> _WHAT NEEDS TO BE DONE_
Every line from the line containing "zastavka.jpg" through the final line below must be returned exactly, and no other line.

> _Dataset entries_
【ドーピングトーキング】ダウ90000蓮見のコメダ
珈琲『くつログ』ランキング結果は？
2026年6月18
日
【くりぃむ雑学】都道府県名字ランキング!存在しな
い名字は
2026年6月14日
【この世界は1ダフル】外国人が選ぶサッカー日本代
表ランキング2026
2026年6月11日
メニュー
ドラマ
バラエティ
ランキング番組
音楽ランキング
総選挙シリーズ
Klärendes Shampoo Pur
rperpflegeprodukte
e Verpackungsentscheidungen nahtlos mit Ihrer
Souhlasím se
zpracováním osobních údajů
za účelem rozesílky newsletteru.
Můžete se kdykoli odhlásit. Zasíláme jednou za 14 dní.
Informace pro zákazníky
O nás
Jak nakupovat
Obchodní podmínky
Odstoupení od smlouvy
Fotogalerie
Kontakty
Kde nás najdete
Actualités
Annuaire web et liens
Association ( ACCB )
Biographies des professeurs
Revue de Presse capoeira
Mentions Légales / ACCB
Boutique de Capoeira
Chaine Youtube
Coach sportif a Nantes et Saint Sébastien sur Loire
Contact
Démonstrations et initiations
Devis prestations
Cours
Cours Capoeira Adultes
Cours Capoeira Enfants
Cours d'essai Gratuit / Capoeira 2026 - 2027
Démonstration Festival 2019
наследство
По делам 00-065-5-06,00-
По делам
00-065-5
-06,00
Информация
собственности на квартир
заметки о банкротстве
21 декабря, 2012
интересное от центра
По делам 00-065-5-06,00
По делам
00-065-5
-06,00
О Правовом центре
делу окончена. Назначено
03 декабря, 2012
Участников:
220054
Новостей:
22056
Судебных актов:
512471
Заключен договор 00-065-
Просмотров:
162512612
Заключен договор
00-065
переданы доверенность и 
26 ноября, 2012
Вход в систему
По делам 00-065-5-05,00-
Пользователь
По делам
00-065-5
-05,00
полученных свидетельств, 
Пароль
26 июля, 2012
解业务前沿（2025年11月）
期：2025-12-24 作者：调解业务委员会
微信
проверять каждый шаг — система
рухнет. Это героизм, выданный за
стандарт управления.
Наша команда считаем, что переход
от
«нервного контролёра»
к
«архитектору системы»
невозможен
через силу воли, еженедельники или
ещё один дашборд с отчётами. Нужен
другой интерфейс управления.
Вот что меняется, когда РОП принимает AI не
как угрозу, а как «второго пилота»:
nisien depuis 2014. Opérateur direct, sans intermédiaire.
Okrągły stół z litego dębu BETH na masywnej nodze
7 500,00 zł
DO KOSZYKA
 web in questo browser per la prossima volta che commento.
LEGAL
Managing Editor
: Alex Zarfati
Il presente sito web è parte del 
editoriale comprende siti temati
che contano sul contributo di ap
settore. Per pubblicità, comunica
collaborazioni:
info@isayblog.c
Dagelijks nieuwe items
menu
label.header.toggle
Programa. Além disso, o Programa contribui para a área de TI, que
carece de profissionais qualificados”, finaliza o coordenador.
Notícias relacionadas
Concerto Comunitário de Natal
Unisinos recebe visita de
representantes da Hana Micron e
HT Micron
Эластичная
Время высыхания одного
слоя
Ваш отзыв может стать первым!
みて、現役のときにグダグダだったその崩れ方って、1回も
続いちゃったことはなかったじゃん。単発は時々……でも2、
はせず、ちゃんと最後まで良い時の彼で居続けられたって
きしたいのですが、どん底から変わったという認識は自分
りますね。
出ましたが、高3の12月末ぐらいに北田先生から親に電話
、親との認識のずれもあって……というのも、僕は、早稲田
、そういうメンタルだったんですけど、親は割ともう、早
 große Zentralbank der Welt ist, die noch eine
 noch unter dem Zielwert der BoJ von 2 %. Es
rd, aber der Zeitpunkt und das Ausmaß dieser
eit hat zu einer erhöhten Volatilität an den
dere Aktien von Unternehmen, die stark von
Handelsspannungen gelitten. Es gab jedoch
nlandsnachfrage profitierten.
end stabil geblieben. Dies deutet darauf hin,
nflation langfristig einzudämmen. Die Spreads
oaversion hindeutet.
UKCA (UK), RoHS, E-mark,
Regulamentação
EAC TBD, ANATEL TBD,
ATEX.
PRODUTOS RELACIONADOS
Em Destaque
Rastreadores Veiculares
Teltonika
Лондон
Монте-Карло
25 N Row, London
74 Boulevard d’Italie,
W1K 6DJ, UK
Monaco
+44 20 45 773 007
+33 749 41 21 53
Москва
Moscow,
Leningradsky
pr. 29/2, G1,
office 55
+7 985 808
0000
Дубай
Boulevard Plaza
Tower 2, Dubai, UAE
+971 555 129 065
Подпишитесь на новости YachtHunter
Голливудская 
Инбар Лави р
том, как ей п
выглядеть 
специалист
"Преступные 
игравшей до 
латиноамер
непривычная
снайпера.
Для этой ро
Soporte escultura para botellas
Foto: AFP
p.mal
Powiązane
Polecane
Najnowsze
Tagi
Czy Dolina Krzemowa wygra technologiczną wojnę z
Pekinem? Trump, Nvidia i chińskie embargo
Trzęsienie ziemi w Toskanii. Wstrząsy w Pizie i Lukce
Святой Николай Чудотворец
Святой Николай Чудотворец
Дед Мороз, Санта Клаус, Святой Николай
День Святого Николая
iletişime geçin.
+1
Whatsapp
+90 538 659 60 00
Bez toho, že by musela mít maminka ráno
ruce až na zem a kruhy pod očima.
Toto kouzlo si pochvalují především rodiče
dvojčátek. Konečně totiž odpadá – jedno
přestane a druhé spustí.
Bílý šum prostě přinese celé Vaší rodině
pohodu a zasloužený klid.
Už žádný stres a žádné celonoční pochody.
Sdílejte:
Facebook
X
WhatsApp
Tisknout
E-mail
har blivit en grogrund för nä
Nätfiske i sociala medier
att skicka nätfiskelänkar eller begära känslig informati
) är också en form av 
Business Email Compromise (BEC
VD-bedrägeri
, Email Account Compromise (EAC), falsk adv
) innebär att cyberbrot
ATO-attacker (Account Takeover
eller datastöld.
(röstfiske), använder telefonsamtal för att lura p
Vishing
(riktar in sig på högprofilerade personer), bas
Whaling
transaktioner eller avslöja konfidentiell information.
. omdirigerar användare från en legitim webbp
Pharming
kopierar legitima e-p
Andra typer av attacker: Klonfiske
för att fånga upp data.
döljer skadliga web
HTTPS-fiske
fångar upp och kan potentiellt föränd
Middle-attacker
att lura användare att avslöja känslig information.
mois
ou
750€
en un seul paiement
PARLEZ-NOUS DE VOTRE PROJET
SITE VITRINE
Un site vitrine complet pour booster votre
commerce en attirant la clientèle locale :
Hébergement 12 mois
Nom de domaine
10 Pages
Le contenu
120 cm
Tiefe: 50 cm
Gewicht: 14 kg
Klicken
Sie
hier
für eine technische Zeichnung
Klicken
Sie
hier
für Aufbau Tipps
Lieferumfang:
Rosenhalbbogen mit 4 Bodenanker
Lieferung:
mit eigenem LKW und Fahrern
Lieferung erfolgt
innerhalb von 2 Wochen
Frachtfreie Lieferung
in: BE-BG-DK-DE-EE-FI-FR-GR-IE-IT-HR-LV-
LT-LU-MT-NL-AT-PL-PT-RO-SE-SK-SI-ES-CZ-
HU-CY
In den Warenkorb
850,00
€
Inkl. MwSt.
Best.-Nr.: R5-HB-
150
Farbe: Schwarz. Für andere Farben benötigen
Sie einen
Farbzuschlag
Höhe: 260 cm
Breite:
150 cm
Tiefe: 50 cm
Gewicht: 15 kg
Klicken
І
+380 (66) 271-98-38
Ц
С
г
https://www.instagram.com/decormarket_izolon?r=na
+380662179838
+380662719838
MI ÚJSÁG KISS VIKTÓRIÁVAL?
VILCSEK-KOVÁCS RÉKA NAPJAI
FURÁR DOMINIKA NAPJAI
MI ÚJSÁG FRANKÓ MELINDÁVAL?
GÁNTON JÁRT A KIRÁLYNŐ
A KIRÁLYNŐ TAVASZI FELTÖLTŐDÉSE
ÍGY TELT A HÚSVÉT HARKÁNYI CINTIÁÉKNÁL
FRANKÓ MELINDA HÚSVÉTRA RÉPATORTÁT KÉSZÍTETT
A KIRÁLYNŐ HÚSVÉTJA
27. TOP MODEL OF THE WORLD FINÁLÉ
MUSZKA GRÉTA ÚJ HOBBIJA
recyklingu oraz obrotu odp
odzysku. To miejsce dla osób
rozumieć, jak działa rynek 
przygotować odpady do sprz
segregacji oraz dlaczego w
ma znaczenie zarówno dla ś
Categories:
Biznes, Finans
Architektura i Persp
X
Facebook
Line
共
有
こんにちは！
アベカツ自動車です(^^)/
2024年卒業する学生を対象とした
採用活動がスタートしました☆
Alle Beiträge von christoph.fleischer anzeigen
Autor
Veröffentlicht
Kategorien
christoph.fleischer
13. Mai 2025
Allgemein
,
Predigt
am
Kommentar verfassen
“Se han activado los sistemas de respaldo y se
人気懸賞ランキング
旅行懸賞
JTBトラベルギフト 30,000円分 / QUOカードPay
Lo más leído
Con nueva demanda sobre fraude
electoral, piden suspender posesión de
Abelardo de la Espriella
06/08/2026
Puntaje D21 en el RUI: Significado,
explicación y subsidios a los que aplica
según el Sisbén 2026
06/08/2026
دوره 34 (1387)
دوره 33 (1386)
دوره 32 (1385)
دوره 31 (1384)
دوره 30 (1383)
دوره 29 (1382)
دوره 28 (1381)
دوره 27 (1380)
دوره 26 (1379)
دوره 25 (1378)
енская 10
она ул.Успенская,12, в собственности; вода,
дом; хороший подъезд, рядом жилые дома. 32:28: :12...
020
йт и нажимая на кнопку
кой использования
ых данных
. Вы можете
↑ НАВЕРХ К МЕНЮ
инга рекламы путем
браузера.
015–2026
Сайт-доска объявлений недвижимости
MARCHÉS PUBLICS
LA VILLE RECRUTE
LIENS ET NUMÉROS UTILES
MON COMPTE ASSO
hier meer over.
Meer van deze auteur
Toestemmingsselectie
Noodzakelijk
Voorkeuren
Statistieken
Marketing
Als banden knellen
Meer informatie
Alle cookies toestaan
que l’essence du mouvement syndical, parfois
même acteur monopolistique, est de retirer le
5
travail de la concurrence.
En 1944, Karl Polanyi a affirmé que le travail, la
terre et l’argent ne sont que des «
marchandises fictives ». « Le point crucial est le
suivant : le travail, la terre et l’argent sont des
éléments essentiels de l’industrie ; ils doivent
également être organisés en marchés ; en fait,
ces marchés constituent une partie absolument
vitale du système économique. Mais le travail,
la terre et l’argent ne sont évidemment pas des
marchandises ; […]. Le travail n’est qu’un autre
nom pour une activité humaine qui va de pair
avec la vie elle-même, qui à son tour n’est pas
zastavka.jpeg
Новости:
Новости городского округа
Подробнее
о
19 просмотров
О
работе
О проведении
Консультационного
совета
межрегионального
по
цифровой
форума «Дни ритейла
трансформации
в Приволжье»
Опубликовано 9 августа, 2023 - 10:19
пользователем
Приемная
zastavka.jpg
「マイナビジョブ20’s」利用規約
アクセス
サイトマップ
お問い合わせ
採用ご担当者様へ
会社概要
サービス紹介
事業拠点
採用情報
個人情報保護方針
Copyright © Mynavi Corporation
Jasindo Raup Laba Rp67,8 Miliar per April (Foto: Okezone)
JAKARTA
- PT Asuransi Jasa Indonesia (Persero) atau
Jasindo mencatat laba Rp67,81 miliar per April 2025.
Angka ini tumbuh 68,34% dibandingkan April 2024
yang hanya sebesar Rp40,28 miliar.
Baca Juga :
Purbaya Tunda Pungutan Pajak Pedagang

> _ANSWER SECTION_
zastavka.jpg
「マイナビジョブ20’s」利用規約
アクセス
サイトマップ
お問い合わせ
採用ご担当者様へ
会社概要
サービス紹介
事業拠点
採用情報
個人情報保護方針
Copyright © Mynavi Corporation
Jasindo Raup Laba Rp67,8 Miliar per April (Foto: Okezone)
JAKARTA
- PT Asuransi Jasa Indonesia (Persero) atau
Jasindo mencatat laba Rp67,81 miliar per April 2025.
Angka ini tumbuh 68,34% dibandingkan April 2024
yang hanya sebesar Rp40,28 miliar.
Baca Juga :
Purbaya Tunda Pungutan Pajak Pedagang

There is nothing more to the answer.